→ **BRIEF**:
Can you format the records from the start through the line containing "İKLİM DEĞİŞİKLİĞİ VE BÖLGESEL İŞ BİRLİĞİ" as a numbered list, with blank lines left out?

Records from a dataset

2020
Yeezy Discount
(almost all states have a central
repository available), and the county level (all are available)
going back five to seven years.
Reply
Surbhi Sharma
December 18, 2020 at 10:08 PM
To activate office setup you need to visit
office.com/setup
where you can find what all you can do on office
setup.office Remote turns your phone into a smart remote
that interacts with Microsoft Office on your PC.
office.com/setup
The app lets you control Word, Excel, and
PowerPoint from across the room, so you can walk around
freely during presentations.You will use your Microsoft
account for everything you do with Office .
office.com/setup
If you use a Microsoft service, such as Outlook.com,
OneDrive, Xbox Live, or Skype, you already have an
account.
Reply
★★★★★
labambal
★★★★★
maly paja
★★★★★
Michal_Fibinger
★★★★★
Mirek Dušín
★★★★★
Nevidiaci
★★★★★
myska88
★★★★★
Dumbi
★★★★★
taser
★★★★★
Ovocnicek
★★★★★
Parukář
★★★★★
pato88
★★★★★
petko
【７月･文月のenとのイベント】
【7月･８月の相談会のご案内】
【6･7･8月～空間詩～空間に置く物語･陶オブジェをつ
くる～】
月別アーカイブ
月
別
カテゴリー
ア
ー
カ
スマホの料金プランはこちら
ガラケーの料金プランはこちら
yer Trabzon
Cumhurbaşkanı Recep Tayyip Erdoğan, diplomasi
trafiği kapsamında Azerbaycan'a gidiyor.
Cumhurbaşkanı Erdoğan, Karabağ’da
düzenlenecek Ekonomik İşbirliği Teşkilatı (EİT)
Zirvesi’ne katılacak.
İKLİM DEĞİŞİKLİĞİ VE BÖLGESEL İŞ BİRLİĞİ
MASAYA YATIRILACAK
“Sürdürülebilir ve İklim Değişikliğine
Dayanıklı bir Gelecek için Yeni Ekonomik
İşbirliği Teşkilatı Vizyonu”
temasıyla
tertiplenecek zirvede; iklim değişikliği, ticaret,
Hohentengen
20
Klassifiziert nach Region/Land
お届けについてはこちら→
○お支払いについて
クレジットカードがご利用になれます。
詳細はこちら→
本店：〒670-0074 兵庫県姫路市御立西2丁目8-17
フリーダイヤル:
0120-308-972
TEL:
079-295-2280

→ **EXERCISE ANSWER**:
1. 2020
2. Yeezy Discount
3. (almost all states have a central
4. repository available), and the county level (all are available)
5. going back five to seven years.
6. Reply
7. Surbhi Sharma
8. December 18, 2020 at 10:08 PM
9. To activate office setup you need to visit
10. office.com/setup
11. where you can find what all you can do on office
12. setup.office Remote turns your phone into a smart remote
13. that interacts with Microsoft Office on your PC.
14. office.com/setup
15. The app lets you control Word, Excel, and
16. PowerPoint from across the room, so you can walk around
17. freely during presentations.You will use your Microsoft
18. account for everything you do with Office .
19. office.com/setup
20. If you use a Microsoft service, such as Outlook.com,
21. OneDrive, Xbox Live, or Skype, you already have an
22. account.
23. Reply
24. ★★★★★
25. labambal
26. ★★★★★
27. maly paja
28. ★★★★★
29. Michal_Fibinger
30. ★★★★★
31. Mirek Dušín
32. ★★★★★
33. Nevidiaci
34. ★★★★★
35. myska88
36. ★★★★★
37. Dumbi
38. ★★★★★
39. taser
40. ★★★★★
41. Ovocnicek
42. ★★★★★
43. Parukář
44. ★★★★★
45. pato88
46. ★★★★★
47. petko
48. 【７月･文月のenとのイベント】
49. 【7月･８月の相談会のご案内】
50. 【6･7･8月～空間詩～空間に置く物語･陶オブジェをつ
51. くる～】
52. 月別アーカイブ
53. 月
54. 別
55. カテゴリー
56. ア
57. ー
58. カ
59. スマホの料金プランはこちら
60. ガラケーの料金プランはこちら
61. yer Trabzon
62. Cumhurbaşkanı Recep Tayyip Erdoğan, diplomasi
63. trafiği kapsamında Azerbaycan'a gidiyor.
64. Cumhurbaşkanı Erdoğan, Karabağ’da
65. düzenlenecek Ekonomik İşbirliği Teşkilatı (EİT)
66. Zirvesi’ne katılacak.
67. İKLİM DEĞİŞİKLİĞİ VE BÖLGESEL İŞ BİRLİĞİ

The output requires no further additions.